Angela DENOKE stellte die zwischen naiver Kindesliebe und Passion für den Offizier schwankende Tochter mit ihrer außergewöhnlichen Stimme und Bühnenpräsenz ergreifend dar. Den Offizier spielte Christopher VENTRIS mit tenoraler Bravour und resignierter, erschütternder Verzeihung, wenn er am Ende singt "Ein Held starb. […] und ich beneide ihn."

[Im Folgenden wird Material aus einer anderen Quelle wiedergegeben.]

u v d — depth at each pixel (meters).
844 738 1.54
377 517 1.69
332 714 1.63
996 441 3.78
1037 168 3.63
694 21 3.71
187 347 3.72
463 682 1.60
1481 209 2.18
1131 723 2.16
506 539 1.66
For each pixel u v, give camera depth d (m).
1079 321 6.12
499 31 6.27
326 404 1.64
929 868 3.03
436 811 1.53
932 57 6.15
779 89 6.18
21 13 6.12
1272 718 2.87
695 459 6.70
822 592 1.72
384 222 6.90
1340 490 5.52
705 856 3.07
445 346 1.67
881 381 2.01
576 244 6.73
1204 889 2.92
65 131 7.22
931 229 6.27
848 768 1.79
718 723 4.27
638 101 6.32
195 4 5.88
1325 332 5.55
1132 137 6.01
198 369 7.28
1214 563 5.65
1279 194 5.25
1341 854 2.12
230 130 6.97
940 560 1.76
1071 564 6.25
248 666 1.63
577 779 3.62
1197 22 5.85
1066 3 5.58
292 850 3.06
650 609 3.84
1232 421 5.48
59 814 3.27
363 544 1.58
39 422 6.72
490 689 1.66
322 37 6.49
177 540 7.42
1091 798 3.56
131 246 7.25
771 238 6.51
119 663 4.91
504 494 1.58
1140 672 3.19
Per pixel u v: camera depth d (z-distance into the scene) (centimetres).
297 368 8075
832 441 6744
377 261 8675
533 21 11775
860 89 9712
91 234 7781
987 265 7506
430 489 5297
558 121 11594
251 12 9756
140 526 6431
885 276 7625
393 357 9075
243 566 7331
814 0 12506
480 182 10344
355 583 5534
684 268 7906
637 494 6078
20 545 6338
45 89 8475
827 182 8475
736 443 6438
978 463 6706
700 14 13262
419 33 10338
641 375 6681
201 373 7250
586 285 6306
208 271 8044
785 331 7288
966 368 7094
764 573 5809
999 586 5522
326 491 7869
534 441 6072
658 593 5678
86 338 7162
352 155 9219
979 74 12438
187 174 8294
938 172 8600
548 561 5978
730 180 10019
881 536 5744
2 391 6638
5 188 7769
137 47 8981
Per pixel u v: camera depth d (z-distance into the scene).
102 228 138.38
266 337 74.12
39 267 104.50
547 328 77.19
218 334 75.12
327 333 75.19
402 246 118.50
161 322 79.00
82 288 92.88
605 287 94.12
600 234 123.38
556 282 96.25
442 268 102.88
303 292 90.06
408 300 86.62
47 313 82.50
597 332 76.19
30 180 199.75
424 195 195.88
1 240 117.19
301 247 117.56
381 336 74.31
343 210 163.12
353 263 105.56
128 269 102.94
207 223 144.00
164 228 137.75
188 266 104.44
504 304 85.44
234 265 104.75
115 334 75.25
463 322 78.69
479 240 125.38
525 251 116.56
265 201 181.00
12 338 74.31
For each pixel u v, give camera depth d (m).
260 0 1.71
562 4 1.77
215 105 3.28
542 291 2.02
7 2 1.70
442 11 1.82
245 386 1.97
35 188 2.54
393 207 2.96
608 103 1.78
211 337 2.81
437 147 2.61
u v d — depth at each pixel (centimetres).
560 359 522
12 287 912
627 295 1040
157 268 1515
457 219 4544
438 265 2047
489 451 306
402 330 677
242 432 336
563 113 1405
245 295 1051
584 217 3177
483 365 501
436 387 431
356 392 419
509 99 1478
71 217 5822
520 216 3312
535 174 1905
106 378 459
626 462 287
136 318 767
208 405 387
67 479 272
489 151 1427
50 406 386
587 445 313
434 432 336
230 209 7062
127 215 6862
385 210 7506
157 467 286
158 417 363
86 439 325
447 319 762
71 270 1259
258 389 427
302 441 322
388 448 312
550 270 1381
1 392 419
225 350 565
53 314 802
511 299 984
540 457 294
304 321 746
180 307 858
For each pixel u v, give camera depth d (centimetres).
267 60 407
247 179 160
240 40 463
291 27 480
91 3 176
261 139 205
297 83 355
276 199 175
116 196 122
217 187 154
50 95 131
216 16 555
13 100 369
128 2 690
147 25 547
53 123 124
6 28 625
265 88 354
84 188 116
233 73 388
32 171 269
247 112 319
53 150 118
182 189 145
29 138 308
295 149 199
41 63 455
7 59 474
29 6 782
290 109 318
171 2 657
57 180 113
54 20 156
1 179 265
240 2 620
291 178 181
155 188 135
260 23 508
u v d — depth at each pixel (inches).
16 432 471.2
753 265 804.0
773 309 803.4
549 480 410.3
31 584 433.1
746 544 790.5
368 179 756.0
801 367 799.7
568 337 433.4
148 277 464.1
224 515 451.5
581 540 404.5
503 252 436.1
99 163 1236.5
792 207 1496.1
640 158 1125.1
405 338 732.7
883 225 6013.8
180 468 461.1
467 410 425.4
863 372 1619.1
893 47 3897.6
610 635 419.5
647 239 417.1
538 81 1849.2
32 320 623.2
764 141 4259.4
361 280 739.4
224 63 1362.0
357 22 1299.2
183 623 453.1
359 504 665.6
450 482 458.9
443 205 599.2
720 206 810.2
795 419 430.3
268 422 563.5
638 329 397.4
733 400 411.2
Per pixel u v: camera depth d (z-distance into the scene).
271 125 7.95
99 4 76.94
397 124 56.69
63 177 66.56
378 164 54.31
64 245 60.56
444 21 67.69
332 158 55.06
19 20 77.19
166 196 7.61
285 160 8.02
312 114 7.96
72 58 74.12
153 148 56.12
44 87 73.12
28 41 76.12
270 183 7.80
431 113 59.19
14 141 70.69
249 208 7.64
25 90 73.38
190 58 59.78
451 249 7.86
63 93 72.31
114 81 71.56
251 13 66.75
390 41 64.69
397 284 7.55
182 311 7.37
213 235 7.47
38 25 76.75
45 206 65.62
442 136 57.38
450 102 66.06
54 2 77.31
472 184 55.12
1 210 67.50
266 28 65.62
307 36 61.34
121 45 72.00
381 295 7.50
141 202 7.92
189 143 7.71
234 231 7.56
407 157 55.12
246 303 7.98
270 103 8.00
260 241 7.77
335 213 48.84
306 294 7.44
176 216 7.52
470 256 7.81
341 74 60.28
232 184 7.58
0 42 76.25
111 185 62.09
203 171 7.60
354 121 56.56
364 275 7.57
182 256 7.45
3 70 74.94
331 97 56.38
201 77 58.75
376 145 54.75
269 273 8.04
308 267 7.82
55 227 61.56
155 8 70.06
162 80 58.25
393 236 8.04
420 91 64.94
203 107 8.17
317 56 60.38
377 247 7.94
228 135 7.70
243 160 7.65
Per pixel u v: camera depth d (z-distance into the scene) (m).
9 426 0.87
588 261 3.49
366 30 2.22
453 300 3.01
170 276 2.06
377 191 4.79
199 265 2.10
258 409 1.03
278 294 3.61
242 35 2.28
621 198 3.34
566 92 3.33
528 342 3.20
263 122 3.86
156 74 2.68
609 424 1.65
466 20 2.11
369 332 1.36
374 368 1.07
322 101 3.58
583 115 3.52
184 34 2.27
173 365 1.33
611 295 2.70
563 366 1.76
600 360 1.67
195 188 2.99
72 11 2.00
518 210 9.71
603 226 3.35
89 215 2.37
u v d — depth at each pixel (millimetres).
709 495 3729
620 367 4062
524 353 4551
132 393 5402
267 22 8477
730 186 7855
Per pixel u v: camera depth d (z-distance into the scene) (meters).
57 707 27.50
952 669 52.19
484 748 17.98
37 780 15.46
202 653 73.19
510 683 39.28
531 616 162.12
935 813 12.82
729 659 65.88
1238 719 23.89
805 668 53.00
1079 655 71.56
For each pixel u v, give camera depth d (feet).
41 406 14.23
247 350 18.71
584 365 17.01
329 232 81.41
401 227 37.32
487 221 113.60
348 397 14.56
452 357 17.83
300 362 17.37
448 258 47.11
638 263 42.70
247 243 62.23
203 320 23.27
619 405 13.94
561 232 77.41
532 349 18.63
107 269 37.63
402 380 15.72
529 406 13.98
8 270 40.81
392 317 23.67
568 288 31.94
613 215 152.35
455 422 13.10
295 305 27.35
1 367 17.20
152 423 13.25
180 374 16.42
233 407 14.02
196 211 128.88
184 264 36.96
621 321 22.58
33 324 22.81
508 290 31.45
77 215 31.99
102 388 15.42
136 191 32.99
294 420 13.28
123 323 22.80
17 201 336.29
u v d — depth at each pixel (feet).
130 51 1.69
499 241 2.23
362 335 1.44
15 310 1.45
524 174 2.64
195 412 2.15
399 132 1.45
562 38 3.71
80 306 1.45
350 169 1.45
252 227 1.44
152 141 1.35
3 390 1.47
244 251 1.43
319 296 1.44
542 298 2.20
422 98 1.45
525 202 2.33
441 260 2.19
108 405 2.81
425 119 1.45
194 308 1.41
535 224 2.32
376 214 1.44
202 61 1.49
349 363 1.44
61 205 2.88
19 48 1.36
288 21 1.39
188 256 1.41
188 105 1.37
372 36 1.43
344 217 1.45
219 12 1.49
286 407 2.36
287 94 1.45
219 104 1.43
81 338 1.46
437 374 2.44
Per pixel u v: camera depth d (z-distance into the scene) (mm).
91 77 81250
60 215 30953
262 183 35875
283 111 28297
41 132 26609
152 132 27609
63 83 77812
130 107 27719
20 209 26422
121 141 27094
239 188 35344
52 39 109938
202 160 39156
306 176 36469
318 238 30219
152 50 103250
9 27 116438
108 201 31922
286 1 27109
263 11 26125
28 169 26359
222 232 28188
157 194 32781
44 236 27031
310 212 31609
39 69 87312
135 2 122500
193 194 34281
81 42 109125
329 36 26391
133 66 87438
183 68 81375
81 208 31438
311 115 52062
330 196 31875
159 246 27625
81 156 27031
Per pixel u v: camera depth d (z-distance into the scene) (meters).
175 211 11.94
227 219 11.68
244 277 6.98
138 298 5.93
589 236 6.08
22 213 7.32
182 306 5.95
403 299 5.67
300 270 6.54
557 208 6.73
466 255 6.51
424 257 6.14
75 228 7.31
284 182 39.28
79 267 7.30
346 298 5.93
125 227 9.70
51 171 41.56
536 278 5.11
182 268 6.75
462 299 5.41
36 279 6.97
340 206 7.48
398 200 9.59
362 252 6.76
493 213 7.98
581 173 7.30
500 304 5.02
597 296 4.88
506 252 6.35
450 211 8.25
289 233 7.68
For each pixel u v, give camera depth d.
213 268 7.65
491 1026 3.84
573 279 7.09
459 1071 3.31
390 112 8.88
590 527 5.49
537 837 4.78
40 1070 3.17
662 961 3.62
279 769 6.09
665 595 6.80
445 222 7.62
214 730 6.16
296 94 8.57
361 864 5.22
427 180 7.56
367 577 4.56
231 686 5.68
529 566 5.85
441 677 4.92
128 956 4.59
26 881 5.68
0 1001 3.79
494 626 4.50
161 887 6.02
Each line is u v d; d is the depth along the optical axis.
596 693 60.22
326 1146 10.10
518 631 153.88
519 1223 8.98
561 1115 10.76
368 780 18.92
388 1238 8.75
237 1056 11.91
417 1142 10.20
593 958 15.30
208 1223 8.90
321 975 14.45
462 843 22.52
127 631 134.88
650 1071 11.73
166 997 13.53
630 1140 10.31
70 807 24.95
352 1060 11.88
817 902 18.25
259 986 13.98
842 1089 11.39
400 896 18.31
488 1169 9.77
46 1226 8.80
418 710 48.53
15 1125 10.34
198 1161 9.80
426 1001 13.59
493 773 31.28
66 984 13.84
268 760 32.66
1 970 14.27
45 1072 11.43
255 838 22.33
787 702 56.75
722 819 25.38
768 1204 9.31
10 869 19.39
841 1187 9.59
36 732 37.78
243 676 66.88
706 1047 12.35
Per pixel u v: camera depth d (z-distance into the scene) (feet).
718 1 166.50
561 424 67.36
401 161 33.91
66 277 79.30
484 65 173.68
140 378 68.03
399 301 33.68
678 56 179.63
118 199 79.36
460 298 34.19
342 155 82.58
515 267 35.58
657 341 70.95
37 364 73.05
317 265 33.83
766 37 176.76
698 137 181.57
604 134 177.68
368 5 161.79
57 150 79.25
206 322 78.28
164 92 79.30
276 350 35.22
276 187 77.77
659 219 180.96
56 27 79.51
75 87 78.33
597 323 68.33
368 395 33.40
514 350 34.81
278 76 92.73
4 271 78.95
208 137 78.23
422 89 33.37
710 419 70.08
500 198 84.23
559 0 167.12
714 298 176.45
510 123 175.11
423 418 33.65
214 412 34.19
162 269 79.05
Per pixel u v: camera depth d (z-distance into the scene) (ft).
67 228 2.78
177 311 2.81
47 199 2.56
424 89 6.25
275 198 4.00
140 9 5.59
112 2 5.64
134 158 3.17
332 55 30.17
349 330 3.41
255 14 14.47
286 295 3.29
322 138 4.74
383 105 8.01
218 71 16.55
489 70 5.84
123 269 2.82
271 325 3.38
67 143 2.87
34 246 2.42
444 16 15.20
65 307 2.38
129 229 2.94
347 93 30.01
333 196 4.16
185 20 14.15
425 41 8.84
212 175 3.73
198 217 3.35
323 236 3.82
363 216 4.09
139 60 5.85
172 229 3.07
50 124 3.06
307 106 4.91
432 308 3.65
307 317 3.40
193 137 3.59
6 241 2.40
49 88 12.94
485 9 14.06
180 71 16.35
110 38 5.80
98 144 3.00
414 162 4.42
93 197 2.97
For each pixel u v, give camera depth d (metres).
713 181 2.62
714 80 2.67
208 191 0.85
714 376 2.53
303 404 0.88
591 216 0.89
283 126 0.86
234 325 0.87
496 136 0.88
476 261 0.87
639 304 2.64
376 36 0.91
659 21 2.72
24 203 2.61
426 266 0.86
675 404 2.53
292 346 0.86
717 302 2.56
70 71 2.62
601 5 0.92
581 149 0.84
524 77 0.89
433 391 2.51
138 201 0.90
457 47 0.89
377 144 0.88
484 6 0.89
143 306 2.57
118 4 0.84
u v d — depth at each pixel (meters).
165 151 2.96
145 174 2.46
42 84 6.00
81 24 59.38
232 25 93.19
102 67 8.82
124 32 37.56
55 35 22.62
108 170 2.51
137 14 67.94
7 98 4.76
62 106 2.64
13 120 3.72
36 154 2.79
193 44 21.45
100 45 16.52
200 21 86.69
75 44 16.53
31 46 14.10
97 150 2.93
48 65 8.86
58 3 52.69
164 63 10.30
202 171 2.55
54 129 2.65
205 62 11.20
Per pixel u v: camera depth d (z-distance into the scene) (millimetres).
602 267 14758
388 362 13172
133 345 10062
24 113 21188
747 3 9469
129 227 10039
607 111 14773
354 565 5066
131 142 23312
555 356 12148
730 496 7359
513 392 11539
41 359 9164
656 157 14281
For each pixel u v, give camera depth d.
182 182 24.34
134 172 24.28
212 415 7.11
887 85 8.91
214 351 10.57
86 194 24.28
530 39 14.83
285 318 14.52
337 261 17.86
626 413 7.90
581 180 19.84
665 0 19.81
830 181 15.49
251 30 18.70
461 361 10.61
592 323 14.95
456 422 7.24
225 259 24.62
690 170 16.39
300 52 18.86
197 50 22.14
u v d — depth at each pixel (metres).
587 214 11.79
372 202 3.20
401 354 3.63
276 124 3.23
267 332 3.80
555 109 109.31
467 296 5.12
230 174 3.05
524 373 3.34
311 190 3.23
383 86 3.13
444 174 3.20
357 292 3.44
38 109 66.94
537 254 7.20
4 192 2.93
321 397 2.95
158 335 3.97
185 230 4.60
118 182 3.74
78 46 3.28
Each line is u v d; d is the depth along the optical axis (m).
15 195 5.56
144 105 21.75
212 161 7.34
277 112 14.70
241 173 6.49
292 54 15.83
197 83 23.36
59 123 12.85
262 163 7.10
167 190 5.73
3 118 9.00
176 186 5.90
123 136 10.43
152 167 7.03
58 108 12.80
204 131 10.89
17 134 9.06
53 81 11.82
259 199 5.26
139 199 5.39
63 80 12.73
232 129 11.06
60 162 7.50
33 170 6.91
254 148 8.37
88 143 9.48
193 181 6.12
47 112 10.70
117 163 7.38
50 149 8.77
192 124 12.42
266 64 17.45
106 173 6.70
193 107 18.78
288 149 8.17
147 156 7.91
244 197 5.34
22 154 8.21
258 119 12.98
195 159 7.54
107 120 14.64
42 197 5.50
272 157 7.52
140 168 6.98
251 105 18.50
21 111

Hannah Esther MINUTILLO sang sehr passend die Dame, die zwischen dem Flitter und der Leere ihres luxuriösen Lebens lebt. Charles WORKMAN sang die stimmlich außerordentlich exponierte, schwierige Rolle des Kavaliers mit Eleganz und schöner Stimme. Für den verschlagenen Goldhändler brachte Roland BRACHT seinen profunden Baß und die nötige Angst vor dem allmächtigen Cardillac ein.

Das ORCHESTRE DER OPÉRA war hörbar von dem selten Werk angetan und spielte mit besonderem Einsatz unter der sehr präzisen Leitung von Kent NAGANO. Peter BURIAN hatte den ausgezeichneten CHOR bestens einstudiert, der sich in den Massenszenen besonders drohend zeigte.

Es bedarf einer großen Portion Courage, ein wichtiges, in Frankreich so gut wie unbekanntes Werk eines wenig bekannten Komponisten in einer mustergültigen Aufführung zu bringen. Bravo! Eine Sternstunde! wig.